> _TASK INSTRUCTIONS_
In this exercise, reproduce all the entries that follow exactly.
>> START
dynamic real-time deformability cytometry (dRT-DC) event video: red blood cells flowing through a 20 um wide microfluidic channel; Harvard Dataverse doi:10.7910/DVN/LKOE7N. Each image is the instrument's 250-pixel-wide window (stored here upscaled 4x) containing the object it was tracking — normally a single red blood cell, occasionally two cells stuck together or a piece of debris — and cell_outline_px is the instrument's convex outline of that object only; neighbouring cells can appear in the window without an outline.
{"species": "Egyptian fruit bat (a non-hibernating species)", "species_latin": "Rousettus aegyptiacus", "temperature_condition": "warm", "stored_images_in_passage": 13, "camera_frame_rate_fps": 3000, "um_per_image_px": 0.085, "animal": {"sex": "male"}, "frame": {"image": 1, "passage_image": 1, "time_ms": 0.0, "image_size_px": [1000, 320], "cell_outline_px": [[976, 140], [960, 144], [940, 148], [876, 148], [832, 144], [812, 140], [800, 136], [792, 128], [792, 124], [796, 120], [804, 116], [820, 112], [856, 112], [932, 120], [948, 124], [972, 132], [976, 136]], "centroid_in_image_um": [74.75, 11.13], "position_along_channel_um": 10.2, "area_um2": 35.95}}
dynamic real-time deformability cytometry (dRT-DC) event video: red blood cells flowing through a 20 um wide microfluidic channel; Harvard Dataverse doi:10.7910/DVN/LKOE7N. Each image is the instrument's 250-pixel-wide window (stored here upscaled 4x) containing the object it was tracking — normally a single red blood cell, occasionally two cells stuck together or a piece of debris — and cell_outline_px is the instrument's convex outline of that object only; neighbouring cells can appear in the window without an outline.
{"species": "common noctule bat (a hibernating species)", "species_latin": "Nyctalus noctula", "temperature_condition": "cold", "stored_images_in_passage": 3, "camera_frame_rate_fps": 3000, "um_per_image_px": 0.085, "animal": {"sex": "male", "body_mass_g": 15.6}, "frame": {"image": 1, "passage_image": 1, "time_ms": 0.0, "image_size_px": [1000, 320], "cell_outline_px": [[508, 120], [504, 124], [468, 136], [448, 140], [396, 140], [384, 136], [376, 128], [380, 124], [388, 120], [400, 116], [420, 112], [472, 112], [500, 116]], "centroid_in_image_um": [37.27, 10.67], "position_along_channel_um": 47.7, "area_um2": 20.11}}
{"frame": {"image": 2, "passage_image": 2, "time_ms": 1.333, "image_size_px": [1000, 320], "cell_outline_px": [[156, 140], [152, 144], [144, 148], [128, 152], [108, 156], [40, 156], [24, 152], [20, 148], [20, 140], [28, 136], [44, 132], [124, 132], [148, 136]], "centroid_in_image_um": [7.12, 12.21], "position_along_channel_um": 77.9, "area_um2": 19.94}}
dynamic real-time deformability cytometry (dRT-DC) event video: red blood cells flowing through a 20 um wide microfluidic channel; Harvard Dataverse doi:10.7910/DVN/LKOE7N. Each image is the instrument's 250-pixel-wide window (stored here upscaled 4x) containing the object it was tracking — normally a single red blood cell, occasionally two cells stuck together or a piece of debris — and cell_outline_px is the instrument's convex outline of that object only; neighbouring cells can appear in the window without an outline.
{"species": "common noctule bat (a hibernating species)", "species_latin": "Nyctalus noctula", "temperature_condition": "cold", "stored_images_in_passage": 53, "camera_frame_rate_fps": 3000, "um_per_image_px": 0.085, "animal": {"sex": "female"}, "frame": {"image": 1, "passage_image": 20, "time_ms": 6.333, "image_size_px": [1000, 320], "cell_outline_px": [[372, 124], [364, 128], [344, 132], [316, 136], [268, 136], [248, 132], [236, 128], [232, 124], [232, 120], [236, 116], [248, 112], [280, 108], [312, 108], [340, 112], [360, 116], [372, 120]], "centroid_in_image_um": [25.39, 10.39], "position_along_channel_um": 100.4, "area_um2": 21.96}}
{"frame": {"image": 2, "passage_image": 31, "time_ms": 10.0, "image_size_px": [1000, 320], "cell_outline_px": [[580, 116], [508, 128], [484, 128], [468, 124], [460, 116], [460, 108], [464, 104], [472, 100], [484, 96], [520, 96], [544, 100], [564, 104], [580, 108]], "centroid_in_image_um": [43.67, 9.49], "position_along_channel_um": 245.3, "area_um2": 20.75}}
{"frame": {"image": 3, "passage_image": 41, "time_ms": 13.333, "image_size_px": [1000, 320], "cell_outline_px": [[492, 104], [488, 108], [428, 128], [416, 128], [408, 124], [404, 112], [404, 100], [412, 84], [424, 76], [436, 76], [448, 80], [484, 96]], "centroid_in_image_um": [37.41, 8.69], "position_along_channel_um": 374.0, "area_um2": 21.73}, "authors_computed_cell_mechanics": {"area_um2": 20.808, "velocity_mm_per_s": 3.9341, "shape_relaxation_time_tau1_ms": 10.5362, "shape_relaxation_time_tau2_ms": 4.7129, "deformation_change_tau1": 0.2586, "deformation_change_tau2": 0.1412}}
>> END
> _THE RESPONSE_
dynamic real-time deformability cytometry (dRT-DC) event video: red blood cells flowing through a 20 um wide microfluidic channel; Harvard Dataverse doi:10.7910/DVN/LKOE7N. Each image is the instrument's 250-pixel-wide window (stored here upscaled 4x) containing the object it was tracking — normally a single red blood cell, occasionally two cells stuck together or a piece of debris — and cell_outline_px is the instrument's convex outline of that object only; neighbouring cells can appear in the window without an outline.
{"species": "Egyptian fruit bat (a non-hibernating species)", "species_latin": "Rousettus aegyptiacus", "temperature_condition": "warm", "stored_images_in_passage": 13, "camera_frame_rate_fps": 3000, "um_per_image_px": 0.085, "animal": {"sex": "male"}, "frame": {"image": 1, "passage_image": 1, "time_ms": 0.0, "image_size_px": [1000, 320], "cell_outline_px": [[976, 140], [960, 144], [940, 148], [876, 148], [832, 144], [812, 140], [800, 136], [792, 128], [792, 124], [796, 120], [804, 116], [820, 112], [856, 112], [932, 120], [948, 124], [972, 132], [976, 136]], "centroid_in_image_um": [74.75, 11.13], "position_along_channel_um": 10.2, "area_um2": 35.95}}
dynamic real-time deformability cytometry (dRT-DC) event video: red blood cells flowing through a 20 um wide microfluidic channel; Harvard Dataverse doi:10.7910/DVN/LKOE7N. Each image is the instrument's 250-pixel-wide window (stored here upscaled 4x) containing the object it was tracking — normally a single red blood cell, occasionally two cells stuck together or a piece of debris — and cell_outline_px is the instrument's convex outline of that object only; neighbouring cells can appear in the window without an outline.
{"species": "common noctule bat (a hibernating species)", "species_latin": "Nyctalus noctula", "temperature_condition": "cold", "stored_images_in_passage": 3, "camera_frame_rate_fps": 3000, "um_per_image_px": 0.085, "animal": {"sex": "male", "body_mass_g": 15.6}, "frame": {"image": 1, "passage_image": 1, "time_ms": 0.0, "image_size_px": [1000, 320], "cell_outline_px": [[508, 120], [504, 124], [468, 136], [448, 140], [396, 140], [384, 136], [376, 128], [380, 124], [388, 120], [400, 116], [420, 112], [472, 112], [500, 116]], "centroid_in_image_um": [37.27, 10.67], "position_along_channel_um": 47.7, "area_um2": 20.11}}
{"frame": {"image": 2, "passage_image": 2, "time_ms": 1.333, "image_size_px": [1000, 320], "cell_outline_px": [[156, 140], [152, 144], [144, 148], [128, 152], [108, 156], [40, 156], [24, 152], [20, 148], [20, 140], [28, 136], [44, 132], [124, 132], [148, 136]], "centroid_in_image_um": [7.12, 12.21], "position_along_channel_um": 77.9, "area_um2": 19.94}}
dynamic real-time deformability cytometry (dRT-DC) event video: red blood cells flowing through a 20 um wide microfluidic channel; Harvard Dataverse doi:10.7910/DVN/LKOE7N. Each image is the instrument's 250-pixel-wide window (stored here upscaled 4x) containing the object it was tracking — normally a single red blood cell, occasionally two cells stuck together or a piece of debris — and cell_outline_px is the instrument's convex outline of that object only; neighbouring cells can appear in the window without an outline.
{"species": "common noctule bat (a hibernating species)", "species_latin": "Nyctalus noctula", "temperature_condition": "cold", "stored_images_in_passage": 53, "camera_frame_rate_fps": 3000, "um_per_image_px": 0.085, "animal": {"sex": "female"}, "frame": {"image": 1, "passage_image": 20, "time_ms": 6.333, "image_size_px": [1000, 320], "cell_outline_px": [[372, 124], [364, 128], [344, 132], [316, 136], [268, 136], [248, 132], [236, 128], [232, 124], [232, 120], [236, 116], [248, 112], [280, 108], [312, 108], [340, 112], [360, 116], [372, 120]], "centroid_in_image_um": [25.39, 10.39], "position_along_channel_um": 100.4, "area_um2": 21.96}}
{"frame": {"image": 2, "passage_image": 31, "time_ms": 10.0, "image_size_px": [1000, 320], "cell_outline_px": [[580, 116], [508, 128], [484, 128], [468, 124], [460, 116], [460, 108], [464, 104], [472, 100], [484, 96], [520, 96], [544, 100], [564, 104], [580, 108]], "centroid_in_image_um": [43.67, 9.49], "position_along_channel_um": 245.3, "area_um2": 20.75}}
{"frame": {"image": 3, "passage_image": 41, "time_ms": 13.333, "image_size_px": [1000, 320], "cell_outline_px": [[492, 104], [488, 108], [428, 128], [416, 128], [408, 124], [404, 112], [404, 100], [412, 84], [424, 76], [436, 76], [448, 80], [484, 96]], "centroid_in_image_um": [37.41, 8.69], "position_along_channel_um": 374.0, "area_um2": 21.73}, "authors_computed_cell_mechanics": {"area_um2": 20.808, "velocity_mm_per_s": 3.9341, "shape_relaxation_time_tau1_ms": 10.5362, "shape_relaxation_time_tau2_ms": 4.7129, "deformation_change_tau1": 0.2586, "deformation_change_tau2": 0.1412}}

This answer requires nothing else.